→ **Exercise description**
Could you return every record below without changing a word?

[Saved entries]
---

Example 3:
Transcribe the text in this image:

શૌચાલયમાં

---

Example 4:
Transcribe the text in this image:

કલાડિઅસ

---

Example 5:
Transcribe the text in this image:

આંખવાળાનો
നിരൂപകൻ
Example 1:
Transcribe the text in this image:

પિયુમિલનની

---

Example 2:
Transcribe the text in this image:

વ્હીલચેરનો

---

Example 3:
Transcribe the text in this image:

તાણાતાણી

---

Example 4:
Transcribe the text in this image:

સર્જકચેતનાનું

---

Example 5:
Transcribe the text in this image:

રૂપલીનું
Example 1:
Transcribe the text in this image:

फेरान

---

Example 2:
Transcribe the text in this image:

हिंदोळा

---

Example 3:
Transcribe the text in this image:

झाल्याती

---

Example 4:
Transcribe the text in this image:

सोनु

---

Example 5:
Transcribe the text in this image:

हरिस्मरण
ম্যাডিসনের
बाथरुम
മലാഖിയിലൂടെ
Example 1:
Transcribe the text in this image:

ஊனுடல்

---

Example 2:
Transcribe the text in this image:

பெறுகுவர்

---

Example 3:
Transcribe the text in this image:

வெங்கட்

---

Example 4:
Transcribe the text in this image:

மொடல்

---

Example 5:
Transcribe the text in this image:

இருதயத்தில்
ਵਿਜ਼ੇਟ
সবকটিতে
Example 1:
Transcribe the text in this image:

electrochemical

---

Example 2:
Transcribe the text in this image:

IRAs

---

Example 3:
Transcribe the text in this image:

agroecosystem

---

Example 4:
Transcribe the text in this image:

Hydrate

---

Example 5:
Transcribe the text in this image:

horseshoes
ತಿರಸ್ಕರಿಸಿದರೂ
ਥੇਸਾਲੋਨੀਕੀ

→ **Expected answer**
---

Example 3:
Transcribe the text in this image:

શૌચાલયમાં

---

Example 4:
Transcribe the text in this image:

કલાડિઅસ

---

Example 5:
Transcribe the text in this image:

આંખવાળાનો
നിരൂപകൻ
Example 1:
Transcribe the text in this image:

પિયુમિલનની

---

Example 2:
Transcribe the text in this image:

વ્હીલચેરનો

---

Example 3:
Transcribe the text in this image:

તાણાતાણી

---

Example 4:
Transcribe the text in this image:

સર્જકચેતનાનું

---

Example 5:
Transcribe the text in this image:

રૂપલીનું
Example 1:
Transcribe the text in this image:

फेरान

---

Example 2:
Transcribe the text in this image:

हिंदोळा

---

Example 3:
Transcribe the text in this image:

झाल्याती

---

Example 4:
Transcribe the text in this image:

सोनु

---

Example 5:
Transcribe the text in this image:

हरिस्मरण
ম্যাডিসনের
बाथरुम
മലാഖിയിലൂടെ
Example 1:
Transcribe the text in this image:

ஊனுடல்

---

Example 2:
Transcribe the text in this image:

பெறுகுவர்

---

Example 3:
Transcribe the text in this image:

வெங்கட்

---

Example 4:
Transcribe the text in this image:

மொடல்

---

Example 5:
Transcribe the text in this image:

இருதயத்தில்
ਵਿਜ਼ੇਟ
সবকটিতে
Example 1:
Transcribe the text in this image:

electrochemical

---

Example 2:
Transcribe the text in this image:

IRAs

---

Example 3:
Transcribe the text in this image:

agroecosystem

---

Example 4:
Transcribe the text in this image:

Hydrate

---

Example 5:
Transcribe the text in this image:

horseshoes
ತಿರಸ್ಕರಿಸಿದರೂ
ਥੇਸਾਲੋਨੀਕੀ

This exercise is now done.